Writers' Gathering D&G 2021 takes place this weekend. Ahead of her Words and Wellbeing event on Saturday, Jasmine Cooray answers some of our pressing questions. There are still a few places available in Jasmine's workshop. You can sign up here

1) What are some simple mindful activities that you would recommend for writers?

Something I often do in my workshops is a free write detailing anything sensory in that moment – including details about your surroundings, but also your inner world – the sensations of your body, your emotions, the pace and nature of your thoughts. This is a simple way to get in touch with what’s present, and it doesn’t have to be linear either which helps. 

2) Do you think focussing on wellbeing and mindfulness can affect things like writer's block?

I think any practice that releases pressure helps with creativity. Often we feel blocked due to judging our ideas before they’ve even come out. Creating a mental space where whatever comes is acceptable is more welcoming, and helps writing to be playful or experimental rather than an assessment or test. And sure, if you feel well, you might be more inclined to play. But I’ve also had many moments where being creative was it’s own ticket out of stuckness – doing it for its own sake can help.

3) It seems that society has become more conscious of matters like wellbeing. Would you agree with that? 

To a degree – yes we know we are supposed to eat our veg and go for walks, but I would argue that being well, and prioritising it, is not yet built into the way that we live and certainly not into the structures that define working environments/ expectations, housing, healthcare, education. We are trained to be disembodied and consumer oriented, and we are not trained in school to recognise or regulate our emotions, or to co-regulate with others. And wellbeing is an individualised concept – we are encouraged to go and buy some bubble bath, but bubble bath isn’t going to help you with the psycho-emotional wear and tear of, for example, racism, poverty, ableism. Being well is informed and limited by what is structural and systemic – it is a social justice issue. We need bigger change all the way through.  

4) Did you find it difficult to keep creative during lockdown? How did you overcome it?

I didn’t apply pressure to myself to be creative. I mostly didn’t write, though I made some music, and a lot of cake. Mostly I was in a dissociated state, or numbing the distress of loneliness and anxiety with screens. I was kept afloat by the responsibility in my work. I manage all aforementioned distress better now, with movement, walks, etc. Creativity is a state of play that requires a sense of safety, which is not a physiological state we can expect of ourselves if we are in survival mode – fight, flight, freeze. The pandemic was and continues to be traumatic. I don’t think anyone should feel bad about not being able to be creative during this time.
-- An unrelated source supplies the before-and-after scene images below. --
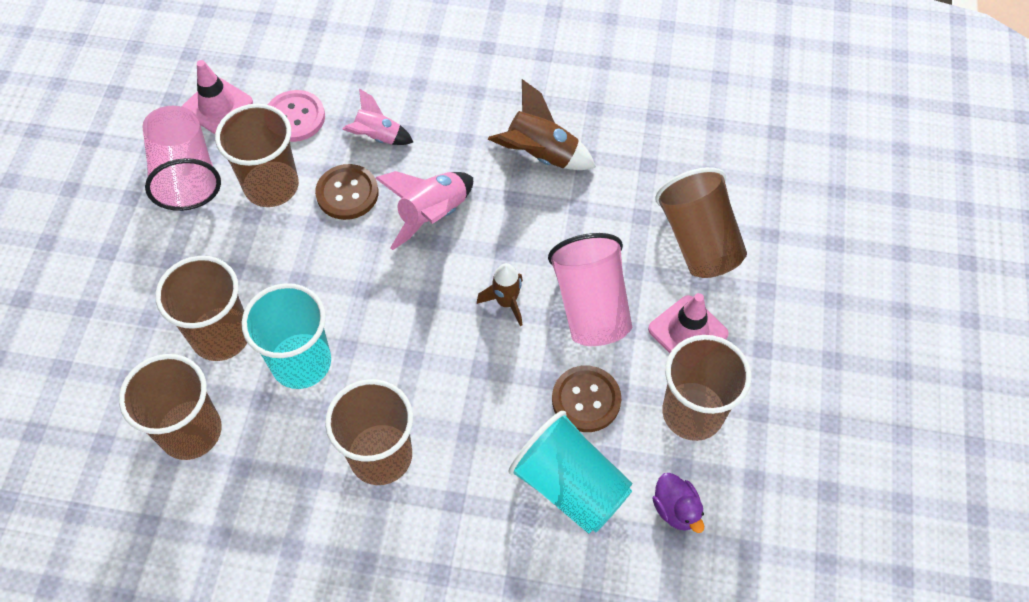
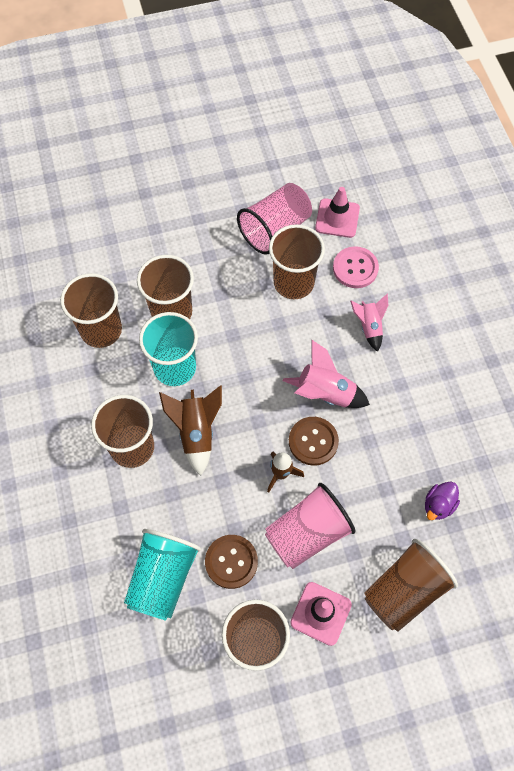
camera: 65 degrees right, 5 degrees up
brown button [315,164,378,220] -> brown button moved to [289,417,339,466]
brown rocket [488,79,596,170] -> brown rocket moved to [159,385,222,476]
purple duck [652,473,704,533] -> purple duck moved to [425,481,460,520]

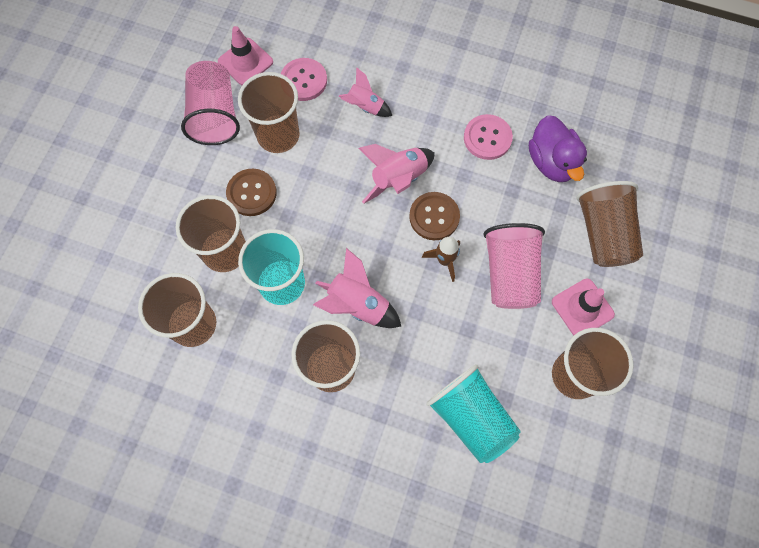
camera: 55 degrees left, 5 degrees up
brown rocket [159,385,222,476] -> pink rocket [313,248,402,328]
brown button [205,535,258,589] -> brown button moved to [226,169,277,216]
purple duck [425,481,460,520] -> purple duck [529,115,587,182], size x1.67
none -> pink button [464,114,513,160]

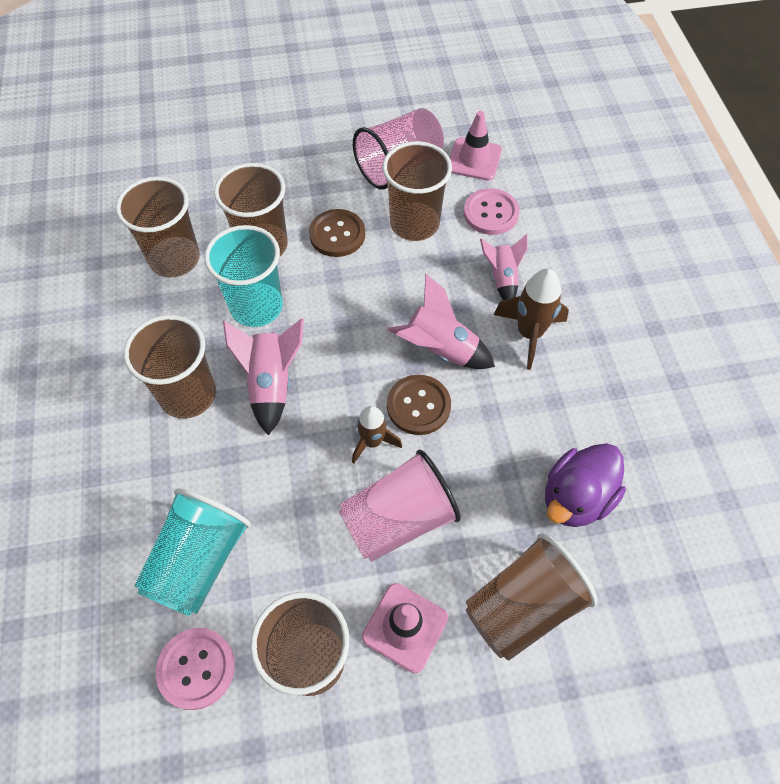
camera: 60 degrees right, 10 degrees down
pink button [464,114,513,160] -> pink button moved to [156,628,235,710]
none -> brown rocket [494,269,569,370]

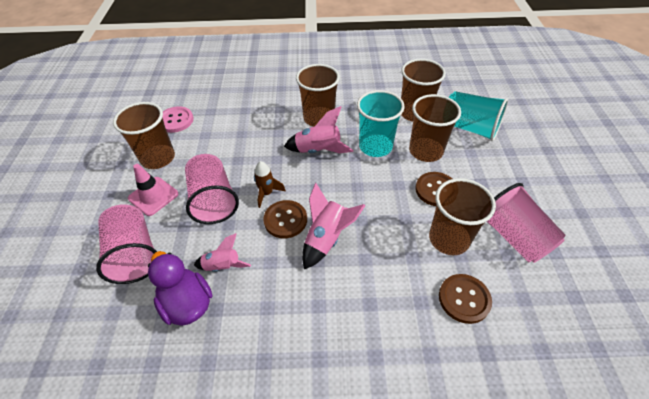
camera: 100 degrees right, 10 degrees down
turquoise cup [134,488,251,616] -> turquoise cup moved to [449,91,508,141]
pink traffic cone [450,111,502,181] -> none
pink button [464,188,520,235] -> brown button [439,274,492,324]
brown cup [466,533,597,661] -> pink cup [96,204,157,284]
pink rocket [480,234,528,300] -> pink rocket moved to [194,233,251,272]
brown rocket [494,269,569,370] -> none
Kae Tempest says something important in their book On Connection about this – they encourage us to see creativity in every action we do. I think that’s helpful. It takes it out of the realm of ‘art forms’, takes the pressure off. 

5) Could you give us a taste of what we can expect in your workshop?

My workshop will involve some mindful writing, some play with our personal traits/ characteristics, some letter writing, and a form of an invocation for support when needed. It’ll be warm, and fun, but certainly not academic or serious.